Other nations are noticing that the people of the United States and science aren’t on good terms.
In a scathing article in Maclean’s, writer Jonathan Gatehouse asks if the most powerful nation on Earth has lost its mind?
In South Carolina, he says, a school girl’s attempt to have a state fossil was derailed by debate over evolution. He also cites the ongoing dispute against vaccinations, the collective shoulder shrug surrounding domestic spying, the banning of classic books in schools, and, of course climate change.
“Everywhere you look these days,” he writes, “America is in a rush to embrace the stupid.”
Ouch, eh?
There’s a reason, he says, that politicians turn to poor grammar when they want to appeal to the masses.
They don’t appear to be getting much smarter as they age. A 2013 survey of 166,000 adults across 20 countries that tested math, reading and technological problem-solving found Americans to be below the international average in every category. (Japan, Finland, Canada, South Korea and Slovakia were among the 11 nations that scored significantly higher.)
The trends are not encouraging. In 1978, 42 per cent of Americans reported that they had read 11 or more books in the past year. In 2014, just 28 per cent can say the same, while 23 per cent proudly admit to not having read even one, up from eight per cent in 1978. Newspaper and magazine circulation continues to decline sharply, as does viewership for cable news. The three big network supper-hour shows drew a combined average audience of 22.6 million in 2013, down from 52 million in 1980. While 82 per cent of Americans now say they seek out news digitally, the quality of the information they’re getting is suspect. Among current affairs websites, Buzzfeed logs almost as many monthly hits as the Washington Post.
The advance of ignorance and irrationalism in the U.S. has hardly gone unnoticed. The late Columbia University historian Richard Hofstadter won the Pulitzer prize back in 1964 for his book Anti-Intellectualism in American Life, which cast the nation’s tendency to embrace stupidity as a periodic by-product of its founding urge to democratize everything. By 2008, journalist Susan Jacoby was warning that the denseness—“a virulent mixture of anti-rationalism and low expectations”—was more of a permanent state. In her book, The Age of American Unreason, she posited that it trickled down from the top, fuelled by faux-populist politicians striving to make themselves sound approachable rather than smart. Their creeping tendency to refer to everyone—voters, experts, government officials—as “folks” is “symptomatic of a debasement of public speech inseparable from a more general erosion of American cultural standards,” she wrote. “Casual, colloquial language also conveys an implicit denial of the seriousness of whatever issue is being debated: talking about folks going off to war is the equivalent of describing rape victims as girls.”
That inarticulate legacy didn’t end with George W. Bush and Sarah Palin. Barack Obama, the most cerebral and eloquent American leader in a generation, regularly plays the same card, droppin’ his Gs and dialling down his vocabulary to Hee Haw standards. His ability to convincingly play a hayseed was instrumental in his 2012 campaign against the patrician Mitt Romney; in one of their televised debates the President referenced “folks” 17 times.
But one scholar contends this isn’t a uniquely American thing. It’s a reaction to voters’ inability to change the direction of things and set policy. He asks whether citizen “engagement” really matters anyway.

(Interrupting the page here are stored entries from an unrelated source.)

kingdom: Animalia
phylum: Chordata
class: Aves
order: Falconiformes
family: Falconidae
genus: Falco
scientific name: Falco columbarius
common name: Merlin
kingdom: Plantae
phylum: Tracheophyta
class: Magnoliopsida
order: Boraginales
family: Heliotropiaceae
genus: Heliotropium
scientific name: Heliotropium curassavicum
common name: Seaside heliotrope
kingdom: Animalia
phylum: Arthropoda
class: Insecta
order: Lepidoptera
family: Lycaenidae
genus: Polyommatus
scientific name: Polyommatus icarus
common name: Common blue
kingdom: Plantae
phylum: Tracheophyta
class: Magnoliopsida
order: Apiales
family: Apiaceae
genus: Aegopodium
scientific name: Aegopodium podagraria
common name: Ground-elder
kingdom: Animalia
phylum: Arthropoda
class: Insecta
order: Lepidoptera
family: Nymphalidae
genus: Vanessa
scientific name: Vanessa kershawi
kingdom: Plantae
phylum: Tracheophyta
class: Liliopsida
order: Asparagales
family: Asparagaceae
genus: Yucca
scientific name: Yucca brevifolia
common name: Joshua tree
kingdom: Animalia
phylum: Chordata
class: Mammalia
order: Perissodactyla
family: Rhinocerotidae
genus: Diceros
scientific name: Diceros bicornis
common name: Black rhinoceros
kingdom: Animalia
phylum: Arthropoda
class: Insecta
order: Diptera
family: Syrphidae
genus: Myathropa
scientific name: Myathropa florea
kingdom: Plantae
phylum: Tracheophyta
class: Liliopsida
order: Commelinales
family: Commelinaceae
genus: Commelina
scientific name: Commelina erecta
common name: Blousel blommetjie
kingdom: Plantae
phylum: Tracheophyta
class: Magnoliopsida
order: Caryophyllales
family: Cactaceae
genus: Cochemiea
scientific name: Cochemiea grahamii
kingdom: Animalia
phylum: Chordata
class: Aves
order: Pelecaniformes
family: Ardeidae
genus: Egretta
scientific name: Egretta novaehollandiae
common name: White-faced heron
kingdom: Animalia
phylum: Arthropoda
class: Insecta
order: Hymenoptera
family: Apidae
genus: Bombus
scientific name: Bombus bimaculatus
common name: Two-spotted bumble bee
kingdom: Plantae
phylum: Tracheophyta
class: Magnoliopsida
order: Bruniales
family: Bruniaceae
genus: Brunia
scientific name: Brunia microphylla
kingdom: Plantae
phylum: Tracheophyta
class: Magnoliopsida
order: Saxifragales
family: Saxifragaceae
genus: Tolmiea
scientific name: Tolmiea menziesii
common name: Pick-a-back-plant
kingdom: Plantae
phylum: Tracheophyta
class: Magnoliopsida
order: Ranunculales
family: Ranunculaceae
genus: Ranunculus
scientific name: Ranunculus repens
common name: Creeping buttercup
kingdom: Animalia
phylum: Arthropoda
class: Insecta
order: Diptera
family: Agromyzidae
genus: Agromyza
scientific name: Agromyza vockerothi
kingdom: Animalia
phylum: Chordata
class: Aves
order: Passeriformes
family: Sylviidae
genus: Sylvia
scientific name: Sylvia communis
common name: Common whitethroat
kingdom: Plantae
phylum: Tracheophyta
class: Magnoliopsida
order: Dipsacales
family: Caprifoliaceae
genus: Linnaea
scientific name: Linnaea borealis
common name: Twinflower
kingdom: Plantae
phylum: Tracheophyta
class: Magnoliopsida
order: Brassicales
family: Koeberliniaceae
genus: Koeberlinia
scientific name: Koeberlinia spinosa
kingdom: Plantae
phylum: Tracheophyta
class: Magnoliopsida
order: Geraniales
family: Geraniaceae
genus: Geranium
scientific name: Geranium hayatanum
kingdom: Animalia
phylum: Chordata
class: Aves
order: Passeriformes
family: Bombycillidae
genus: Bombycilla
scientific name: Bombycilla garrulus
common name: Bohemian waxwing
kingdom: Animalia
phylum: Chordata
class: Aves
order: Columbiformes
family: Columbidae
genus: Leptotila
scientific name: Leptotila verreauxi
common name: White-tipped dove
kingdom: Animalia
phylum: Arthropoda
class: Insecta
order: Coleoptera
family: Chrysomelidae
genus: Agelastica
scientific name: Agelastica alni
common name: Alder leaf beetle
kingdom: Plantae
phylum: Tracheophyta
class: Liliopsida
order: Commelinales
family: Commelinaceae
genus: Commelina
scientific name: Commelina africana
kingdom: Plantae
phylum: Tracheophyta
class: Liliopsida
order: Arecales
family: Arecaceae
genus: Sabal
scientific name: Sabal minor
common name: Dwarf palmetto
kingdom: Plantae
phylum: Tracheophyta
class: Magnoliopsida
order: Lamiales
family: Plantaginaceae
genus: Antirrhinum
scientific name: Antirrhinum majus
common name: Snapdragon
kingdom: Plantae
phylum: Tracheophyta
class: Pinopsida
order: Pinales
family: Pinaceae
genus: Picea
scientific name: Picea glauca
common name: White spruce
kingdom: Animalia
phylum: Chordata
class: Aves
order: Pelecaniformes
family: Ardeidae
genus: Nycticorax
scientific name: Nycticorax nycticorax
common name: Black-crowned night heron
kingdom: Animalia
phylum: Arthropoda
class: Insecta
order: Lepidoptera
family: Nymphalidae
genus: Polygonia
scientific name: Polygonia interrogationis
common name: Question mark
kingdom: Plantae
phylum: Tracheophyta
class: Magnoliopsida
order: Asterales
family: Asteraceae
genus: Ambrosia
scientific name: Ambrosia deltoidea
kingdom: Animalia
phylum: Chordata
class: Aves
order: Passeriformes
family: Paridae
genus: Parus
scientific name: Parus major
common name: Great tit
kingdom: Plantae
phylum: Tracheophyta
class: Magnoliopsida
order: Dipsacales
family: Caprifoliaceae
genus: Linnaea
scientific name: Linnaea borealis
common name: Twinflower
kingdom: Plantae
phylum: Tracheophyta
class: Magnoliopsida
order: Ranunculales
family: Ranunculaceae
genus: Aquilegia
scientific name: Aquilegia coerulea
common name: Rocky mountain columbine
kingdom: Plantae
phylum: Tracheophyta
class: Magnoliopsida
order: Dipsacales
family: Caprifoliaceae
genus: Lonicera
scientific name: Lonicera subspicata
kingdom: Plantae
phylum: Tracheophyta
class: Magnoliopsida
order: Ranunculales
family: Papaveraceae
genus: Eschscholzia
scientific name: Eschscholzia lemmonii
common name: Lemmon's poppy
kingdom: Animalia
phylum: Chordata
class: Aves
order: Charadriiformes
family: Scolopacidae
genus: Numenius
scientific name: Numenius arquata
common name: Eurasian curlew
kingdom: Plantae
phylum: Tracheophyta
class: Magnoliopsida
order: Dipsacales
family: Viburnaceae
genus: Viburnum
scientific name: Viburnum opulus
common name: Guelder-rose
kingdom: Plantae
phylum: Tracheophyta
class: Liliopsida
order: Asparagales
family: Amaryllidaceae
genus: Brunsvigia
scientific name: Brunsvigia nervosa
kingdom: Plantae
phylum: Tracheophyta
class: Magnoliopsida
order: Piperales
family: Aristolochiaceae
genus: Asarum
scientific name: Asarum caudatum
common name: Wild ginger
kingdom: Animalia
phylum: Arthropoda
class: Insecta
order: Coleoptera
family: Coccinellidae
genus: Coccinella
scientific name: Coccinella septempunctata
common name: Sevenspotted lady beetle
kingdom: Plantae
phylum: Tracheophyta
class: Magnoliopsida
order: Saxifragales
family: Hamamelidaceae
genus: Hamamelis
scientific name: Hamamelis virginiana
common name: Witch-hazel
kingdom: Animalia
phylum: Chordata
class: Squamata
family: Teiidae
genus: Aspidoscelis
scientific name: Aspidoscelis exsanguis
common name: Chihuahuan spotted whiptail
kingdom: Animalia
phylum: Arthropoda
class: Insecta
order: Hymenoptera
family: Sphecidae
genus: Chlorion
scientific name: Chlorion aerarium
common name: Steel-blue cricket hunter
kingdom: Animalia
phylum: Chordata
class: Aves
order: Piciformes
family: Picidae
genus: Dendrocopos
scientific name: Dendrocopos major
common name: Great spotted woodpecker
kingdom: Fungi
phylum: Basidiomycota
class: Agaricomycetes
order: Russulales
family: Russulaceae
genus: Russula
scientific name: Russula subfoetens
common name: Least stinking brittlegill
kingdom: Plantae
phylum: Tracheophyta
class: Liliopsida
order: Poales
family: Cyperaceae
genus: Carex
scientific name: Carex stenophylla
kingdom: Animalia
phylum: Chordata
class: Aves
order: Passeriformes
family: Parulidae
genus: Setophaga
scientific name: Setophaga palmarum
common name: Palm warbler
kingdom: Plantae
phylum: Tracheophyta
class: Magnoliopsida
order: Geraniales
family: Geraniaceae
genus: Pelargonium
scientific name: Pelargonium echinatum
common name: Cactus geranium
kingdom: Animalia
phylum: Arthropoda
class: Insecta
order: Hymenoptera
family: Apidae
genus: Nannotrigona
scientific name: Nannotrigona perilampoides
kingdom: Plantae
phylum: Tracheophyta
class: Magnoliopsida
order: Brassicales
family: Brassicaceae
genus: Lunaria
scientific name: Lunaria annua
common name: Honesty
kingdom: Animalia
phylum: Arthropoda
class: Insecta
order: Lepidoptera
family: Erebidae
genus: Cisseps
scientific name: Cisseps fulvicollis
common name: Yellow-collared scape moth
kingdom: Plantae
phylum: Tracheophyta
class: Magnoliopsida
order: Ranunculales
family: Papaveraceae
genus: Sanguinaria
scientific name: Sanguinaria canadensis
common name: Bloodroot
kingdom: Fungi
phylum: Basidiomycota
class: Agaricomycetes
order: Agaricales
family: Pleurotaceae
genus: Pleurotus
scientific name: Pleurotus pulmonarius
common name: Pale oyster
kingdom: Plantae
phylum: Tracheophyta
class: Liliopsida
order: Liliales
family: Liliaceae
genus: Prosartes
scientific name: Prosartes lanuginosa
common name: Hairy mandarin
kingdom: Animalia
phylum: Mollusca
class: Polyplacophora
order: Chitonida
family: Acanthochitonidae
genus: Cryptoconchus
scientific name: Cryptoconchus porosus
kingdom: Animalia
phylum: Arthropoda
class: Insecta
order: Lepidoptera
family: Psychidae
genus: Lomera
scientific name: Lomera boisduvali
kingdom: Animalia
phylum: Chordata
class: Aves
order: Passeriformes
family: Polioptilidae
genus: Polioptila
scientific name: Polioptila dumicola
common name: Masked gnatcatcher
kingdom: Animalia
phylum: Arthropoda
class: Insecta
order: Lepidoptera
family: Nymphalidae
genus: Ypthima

“If your vision of democracy is one in which elections provide solemn opportunities for voters to set the course of public policy and hold leaders accountable, yes,” Larry Bartels, the co-director of the Center for the Study of Democratic Institutions at Vanderbilt University, wrote. “If you take the less ambitious view that elections provide a convenient, non-violent way for a society to agree on who is in charge at any given time, perhaps not.”